For those small business owners who have not yet caught up with PSI, it essentially relates to individuals earning non-salary income, often via a company structure, through work as a sub-contractor.
There are a number of tests that a company must satisfy in order to not fall under the PSI restrictions. These restrictions limit what a business is allowed to claim in the way of allowable tax deductions as well as access to certain small business concessions.
The key tests are for PSI are as follows:
1. The business premises test
If you can answer yes to five questions relating to your business premises then you will be exempt from the PSI rules. Essentially if you have a business location separate from your home and your associates/clients and it is used more than 50 percent of the time you will pass this test. Working from home automatically means you fail this test and will need to pass one or more of the other tests.
2. The results test
You’ll pass this test if you provide your own equipment for the work you do, are responsible for fixing your own mistakes and you only receive payment once the work has been completed. Regular payments look like wages income and will be treated as such by the ATO.
3. The unrelated clients test (or the 80/20 rule!)
To pass this test you must receive income from at least two unrelated clients and must obtain your income from services that have been offered to the public at large via advertising. Just listing with a hire agency is not sufficient.
4. The employment test
If you have employees working for you and performing at least 20 percent of the paid principal work then you will pass this test and not be subject to the PSI restrictions.
Without breaking down each of the tests in too much depth in this article, (each test could easily be an article on its own) let’s jump straight into two recent rulings the ATO has made on PSI-related matters to illustrate some key aspects of PSI laws to look at the practical implications of PSI income rules.
The first case concerned the unrelated client’s test where the Federal Court has recently confirmed a decision made by the ATO that the taxpayer failed the unrelated clients test for the purposes of the Personal Service Income (PSI) in relation to a drafting business he carried on through his private company.
In this particular case, the taxpayer did not satisfy the requirement of a business to make general offers to the public for their services.

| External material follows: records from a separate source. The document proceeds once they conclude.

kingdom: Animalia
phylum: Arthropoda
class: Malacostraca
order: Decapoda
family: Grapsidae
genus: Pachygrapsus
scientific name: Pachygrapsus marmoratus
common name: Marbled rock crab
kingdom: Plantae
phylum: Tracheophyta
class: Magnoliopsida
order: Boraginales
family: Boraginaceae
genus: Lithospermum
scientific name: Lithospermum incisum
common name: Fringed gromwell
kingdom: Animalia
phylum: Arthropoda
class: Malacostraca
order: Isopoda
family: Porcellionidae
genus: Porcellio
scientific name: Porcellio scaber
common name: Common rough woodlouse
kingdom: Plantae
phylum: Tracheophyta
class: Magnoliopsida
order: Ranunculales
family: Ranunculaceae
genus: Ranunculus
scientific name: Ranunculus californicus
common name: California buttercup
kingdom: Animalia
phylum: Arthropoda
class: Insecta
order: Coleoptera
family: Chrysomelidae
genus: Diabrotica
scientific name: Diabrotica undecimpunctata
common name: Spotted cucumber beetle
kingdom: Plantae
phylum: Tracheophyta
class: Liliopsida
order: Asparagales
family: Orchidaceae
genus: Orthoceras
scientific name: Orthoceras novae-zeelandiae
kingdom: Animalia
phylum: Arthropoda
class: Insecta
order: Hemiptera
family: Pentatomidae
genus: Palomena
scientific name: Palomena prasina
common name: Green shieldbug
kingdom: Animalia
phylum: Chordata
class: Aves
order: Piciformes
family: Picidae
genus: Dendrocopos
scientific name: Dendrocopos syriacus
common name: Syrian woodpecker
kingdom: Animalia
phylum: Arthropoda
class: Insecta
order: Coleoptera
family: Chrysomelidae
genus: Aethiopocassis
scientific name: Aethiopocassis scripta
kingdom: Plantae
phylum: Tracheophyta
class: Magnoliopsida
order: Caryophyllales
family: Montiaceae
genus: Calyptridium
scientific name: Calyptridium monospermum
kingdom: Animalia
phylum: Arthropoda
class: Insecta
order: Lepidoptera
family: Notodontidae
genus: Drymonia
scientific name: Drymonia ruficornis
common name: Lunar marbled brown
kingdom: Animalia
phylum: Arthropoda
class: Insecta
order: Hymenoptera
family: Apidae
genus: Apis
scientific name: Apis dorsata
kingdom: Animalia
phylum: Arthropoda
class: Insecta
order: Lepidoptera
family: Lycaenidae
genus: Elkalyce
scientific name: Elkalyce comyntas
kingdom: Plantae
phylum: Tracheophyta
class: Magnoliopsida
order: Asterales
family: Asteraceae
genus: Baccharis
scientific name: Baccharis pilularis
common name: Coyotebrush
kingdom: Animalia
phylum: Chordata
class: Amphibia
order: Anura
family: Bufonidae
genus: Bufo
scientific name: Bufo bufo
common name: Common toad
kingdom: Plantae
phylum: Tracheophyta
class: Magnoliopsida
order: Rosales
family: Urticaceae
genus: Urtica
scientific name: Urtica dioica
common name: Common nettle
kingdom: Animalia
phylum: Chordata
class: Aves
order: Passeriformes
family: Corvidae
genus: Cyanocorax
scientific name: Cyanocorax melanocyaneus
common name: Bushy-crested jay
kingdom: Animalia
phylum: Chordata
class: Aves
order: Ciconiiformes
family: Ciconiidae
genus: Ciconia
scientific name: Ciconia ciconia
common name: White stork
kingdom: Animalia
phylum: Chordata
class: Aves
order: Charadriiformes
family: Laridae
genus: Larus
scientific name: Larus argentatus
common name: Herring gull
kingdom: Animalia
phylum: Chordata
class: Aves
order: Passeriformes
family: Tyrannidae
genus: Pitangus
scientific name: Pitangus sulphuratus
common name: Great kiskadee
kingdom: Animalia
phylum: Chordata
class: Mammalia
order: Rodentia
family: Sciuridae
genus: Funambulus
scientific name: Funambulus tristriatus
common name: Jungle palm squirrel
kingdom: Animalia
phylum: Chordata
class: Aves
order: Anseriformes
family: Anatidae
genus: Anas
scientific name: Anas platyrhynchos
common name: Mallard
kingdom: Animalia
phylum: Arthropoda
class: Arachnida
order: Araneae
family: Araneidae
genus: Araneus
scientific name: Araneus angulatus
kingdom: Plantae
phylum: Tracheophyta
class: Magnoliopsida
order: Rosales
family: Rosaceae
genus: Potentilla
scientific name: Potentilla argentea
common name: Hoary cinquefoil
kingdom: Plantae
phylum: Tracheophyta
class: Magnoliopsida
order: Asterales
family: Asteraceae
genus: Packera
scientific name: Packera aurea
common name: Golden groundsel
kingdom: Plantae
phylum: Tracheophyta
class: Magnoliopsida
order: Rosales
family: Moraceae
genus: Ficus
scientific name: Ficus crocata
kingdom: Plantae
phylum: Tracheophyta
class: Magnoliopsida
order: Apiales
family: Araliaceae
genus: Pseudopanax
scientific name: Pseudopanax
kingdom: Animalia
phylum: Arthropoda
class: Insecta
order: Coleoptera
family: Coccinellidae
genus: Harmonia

The taxpayer directly contacted known associates within his industry for potential work and therefore did not comply with making offers or invitations to the public at large or a section of the public as required by section 87-20(1)(b). This is part of the unrelated client’s test that must be met in order to escape the restrictions of the PSI laws.
The ATO takes the view that if you are not openly advertising or promoting yourself in the marketplace, then the odds are you are only earning income through one or two contacts and are not really operating a true business. Unless you are able to prove without any doubt, that you have made clear, unambiguous offers to the public of your services then the ATO will treat all income and expenses as non-PSI related income.
The second case (AAT Case  AATA 682) concerned a taxpayer who was operating a small IT business, earning its income through a small number of contracts. These contracts were all through a related group of businesses. The fact that the taxpayer’s income all came via a group of associated businesses denied the taxpayer the ability to pass the 80/20 rule and thus be eligible as a PSI-earning business.
The fact that the taxpayer’s clients were all related is similar to the reasoning behind the first case mentioned earlier. In sourcing all of his income via a group of businesses the taxpayer demonstrated to the ATO that he had not gone out of his way to market his services to the general public and had relied on a small number of business contacts to secure the contract income. Further, the taxpayer was also heavily penalised by the ATO for not demonstrating reasonable care in making himself aware of the PSI requirements.
By not coming clean and disclosing all of this information as soon as the ATO had made an initial inquiry into this taxpayer’s affairs, the taxpayer gave the impression of either neglect or negligence and the ATO had no choice but to penalise the taxpayer.
The difference between being caught by the PSI rules or not can be quite substantial in terms of what expenses you can legitimately claim against your business. If your income is designated as being PSI then you cannot pay any wages or income to your associates, essentially meaning your husband, wife or children in most cases.
Additionally, you cannot pay any superannuation on behalf of your spouse, even if he or she really does help out the business with bookkeeping and so on. If you operate using a trust structure then all income after legitimate expenses must be declared as income in your hands, whether as declared wages or a trust distribution at year’s end.
The PSI rules are clearly designed to catch taxpayers that have established company structures for what is essentially employment-related income. The benefits in terms of what can and cannot be claimed are often too tempting for some taxpayers. If you have such a company structure and have not met with your accountant to seek out specialist advice on whether or not you satisfy the PSI rules, then I can only urge you to make it a high priority.
The ATO is clamping down in this area and it may only be a matter of time before you as a small business owner get a phone call or letter from the ATO requesting that you satisfy the PSI rules or face a potential audit; something no taxpayer wants to face at any time.